Naturally, this point was squashed within the first shift of working. the Troop Commanders (hereafter Troopies) showed the first glimmer of character I had seen from anyone other than staff. Rowley. A soft featured young man, who noticed I was new straight away, and awarded me a nod of acknowledgment, and a few glances from his seat. Then, a lot of shaking hands and arms as I served my first lunch service around the people I feel innanely below socially. Service ends, and between polishing the silver, I am told that another staff member is in fact marrying an ex-Troopie in a few months time. I think aww, very sweet. She looks like she will fit in perfectly as an officer's wife. She is quick-witted, sure, fresh-faced, and always looks immaculate. However, after a quick facebook rifle, and many tales of drunken antics, and I discover that she isn't from a strange cyborg factory, designing genetic partners for officers. I feel INCREDIBLY shallow.

Next shift. Night shift. Dinner. *raise a silent eyebrow at why it isnt called Supper or suchlike* And in walks the men I recognised at Lunch as being French *silent resentment for France in general* following the froggy group is Pierce Brosnan. Immediate thoughts turn to 'father of my future children approaching' *silent scolding of self* and thoughts turn to burning red cheeks as he smiles and nods at me when he signs his name. Swooning instantly evaporates as I have to go and clean up after, and I remember that the French don't actually know what plates are for >:(

See old frenchieboy for the next few days, and I am pretty damn sure he has seen me making eyes at him, and I am pretty sure he has made eyes back. Even when his comrades have noticed my pillarbox face, and I hear them utter 'rougissant joue' and all face me at once, there is no doubt in my mind he knows it. Most memorable moment of the week - as Francois (what I imagine he MUST be called, as his friend's name is Jean-Claude, so assume he must have the only other french name on the earth) finishes his meal, I get called away from my 'notdoingmuchatall' perch. Holy Crap. Dash through the job faster than a greased gazelle to make it back to the perch to see him disappear behind a curtain. Without thinking I say out loud TO MSELF"Didn't even say goodbye. Asshole." Instantly, he whips back round the corner with another nod and a big smile, and a blush and he is gone. In that moment, I was transported back to about four years old, and I was Briar Rose seeing a handsome stranger I was sure I had met before (In my dreams, perhaps?)

Fuck you Disney. He's married and has a ten year old son.

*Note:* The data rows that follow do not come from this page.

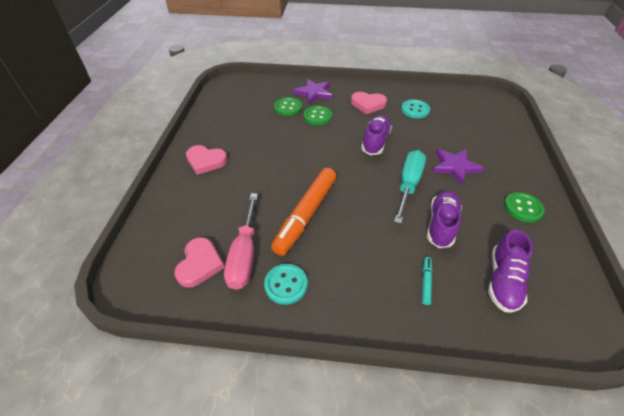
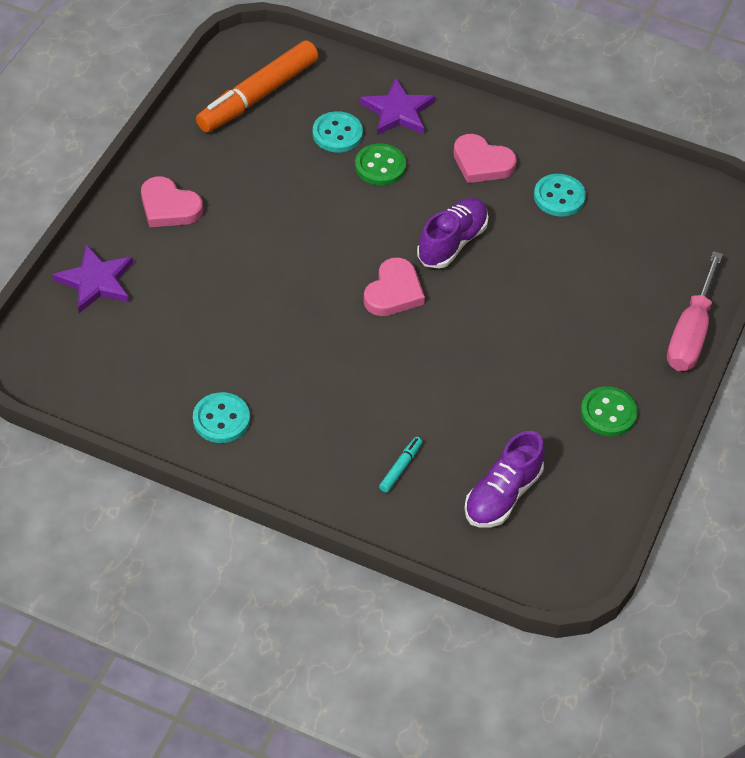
camera: 15 degrees right, 5 degrees up
(200, 264) = (121, 363): pink heart -> pink heart (394, 292)
(244, 254) = (182, 367): pink screwdriver -> pink screwdriver (690, 333)
(288, 108) = (337, 134): green button -> turquoise button
(306, 215) = (285, 335): orange marker -> orange marker (257, 95)
(408, 184) = (460, 330): turquoise screwdriver -> none
(441, 225) = (470, 403): purple shoe -> none
(455, 166) = (554, 321): purple star -> purple star (96, 281)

Friday night is Family's Night. Made myself a silent promise that I would get a bit of banter going with the engaged waitress about how she would be sitting on the other side pretty soon as 'One Of Them'. She insists she will never turn to the dark side, but I have drawn my own conclusion, and some situations have you so pinned in, you can't help but allow it to drastically change your personality. Oh, how glad am I that I didn't open my big mouth. First wife walks in, and I feel the urge to walk right out. Her sickly smile, knotted sweater, and cords weren't making an impression in my mind. It was what came out of her mouth. "OHH DAHRLING, DUZNT IT ORL LOOK WONDERFUL" *silently promise self that she's is just being enthusiastic and will sit, eat, and control her children*. WRONG. Fellow waitress rolls her eyes, and slams her way through to the kitchen. Moronic woman continues her backhanded fawning over poor Bruce, and I decide I can't anymore of her whining. Please God, don't make me turn out to be an officer's wife.




And if I must, don't allow me to call my daughter Izzy.